WHAT IS REQUIRED — Please rewrite all of the material below, putting "catalog number" wherever "catalogue / barcode" appears and changing nothing else.

◆ ◆ ◆ ◆

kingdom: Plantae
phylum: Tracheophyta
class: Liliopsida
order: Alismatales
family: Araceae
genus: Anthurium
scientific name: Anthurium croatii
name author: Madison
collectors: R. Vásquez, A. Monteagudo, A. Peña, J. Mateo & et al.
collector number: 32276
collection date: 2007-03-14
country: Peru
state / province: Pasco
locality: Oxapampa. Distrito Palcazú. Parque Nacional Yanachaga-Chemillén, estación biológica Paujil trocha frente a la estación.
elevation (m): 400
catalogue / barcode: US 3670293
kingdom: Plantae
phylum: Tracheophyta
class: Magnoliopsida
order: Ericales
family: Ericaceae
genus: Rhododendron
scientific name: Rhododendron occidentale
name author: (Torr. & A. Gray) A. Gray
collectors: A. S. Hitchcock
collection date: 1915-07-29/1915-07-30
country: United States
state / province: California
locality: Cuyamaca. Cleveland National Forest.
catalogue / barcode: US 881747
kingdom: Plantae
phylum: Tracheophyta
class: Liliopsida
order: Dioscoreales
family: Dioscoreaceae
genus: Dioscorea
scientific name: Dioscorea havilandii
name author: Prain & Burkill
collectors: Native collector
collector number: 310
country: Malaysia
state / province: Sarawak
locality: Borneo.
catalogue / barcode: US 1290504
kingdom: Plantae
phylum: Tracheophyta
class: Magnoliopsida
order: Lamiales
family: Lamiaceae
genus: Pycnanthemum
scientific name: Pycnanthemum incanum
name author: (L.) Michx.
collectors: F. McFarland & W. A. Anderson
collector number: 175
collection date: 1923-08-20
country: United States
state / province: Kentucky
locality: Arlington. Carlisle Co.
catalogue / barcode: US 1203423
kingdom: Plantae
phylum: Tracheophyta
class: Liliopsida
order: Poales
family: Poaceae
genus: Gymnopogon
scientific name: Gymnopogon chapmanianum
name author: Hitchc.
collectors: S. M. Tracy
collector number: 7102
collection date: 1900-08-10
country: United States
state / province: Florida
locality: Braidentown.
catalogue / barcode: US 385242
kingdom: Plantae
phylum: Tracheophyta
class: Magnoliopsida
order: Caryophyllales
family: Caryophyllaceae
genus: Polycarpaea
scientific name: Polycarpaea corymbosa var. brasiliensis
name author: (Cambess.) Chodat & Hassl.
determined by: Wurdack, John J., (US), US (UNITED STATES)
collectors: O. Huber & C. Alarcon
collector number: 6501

◆ ◆ ◆ ◆

FULL OUTPUT —
kingdom: Plantae
phylum: Tracheophyta
class: Liliopsida
order: Alismatales
family: Araceae
genus: Anthurium
scientific name: Anthurium croatii
name author: Madison
collectors: R. Vásquez, A. Monteagudo, A. Peña, J. Mateo & et al.
collector number: 32276
collection date: 2007-03-14
country: Peru
state / province: Pasco
locality: Oxapampa. Distrito Palcazú. Parque Nacional Yanachaga-Chemillén, estación biológica Paujil trocha frente a la estación.
elevation (m): 400
catalog number: US 3670293
kingdom: Plantae
phylum: Tracheophyta
class: Magnoliopsida
order: Ericales
family: Ericaceae
genus: Rhododendron
scientific name: Rhododendron occidentale
name author: (Torr. & A. Gray) A. Gray
collectors: A. S. Hitchcock
collection date: 1915-07-29/1915-07-30
country: United States
state / province: California
locality: Cuyamaca. Cleveland National Forest.
catalog number: US 881747
kingdom: Plantae
phylum: Tracheophyta
class: Liliopsida
order: Dioscoreales
family: Dioscoreaceae
genus: Dioscorea
scientific name: Dioscorea havilandii
name author: Prain & Burkill
collectors: Native collector
collector number: 310
country: Malaysia
state / province: Sarawak
locality: Borneo.
catalog number: US 1290504
kingdom: Plantae
phylum: Tracheophyta
class: Magnoliopsida
order: Lamiales
family: Lamiaceae
genus: Pycnanthemum
scientific name: Pycnanthemum incanum
name author: (L.) Michx.
collectors: F. McFarland & W. A. Anderson
collector number: 175
collection date: 1923-08-20
country: United States
state / province: Kentucky
locality: Arlington. Carlisle Co.
catalog number: US 1203423
kingdom: Plantae
phylum: Tracheophyta
class: Liliopsida
order: Poales
family: Poaceae
genus: Gymnopogon
scientific name: Gymnopogon chapmanianum
name author: Hitchc.
collectors: S. M. Tracy
collector number: 7102
collection date: 1900-08-10
country: United States
state / province: Florida
locality: Braidentown.
catalog number: US 385242
kingdom: Plantae
phylum: Tracheophyta
class: Magnoliopsida
order: Caryophyllales
family: Caryophyllaceae
genus: Polycarpaea
scientific name: Polycarpaea corymbosa var. brasiliensis
name author: (Cambess.) Chodat & Hassl.
determined by: Wurdack, John J., (US), US (UNITED STATES)
collectors: O. Huber & C. Alarcon
collector number: 6501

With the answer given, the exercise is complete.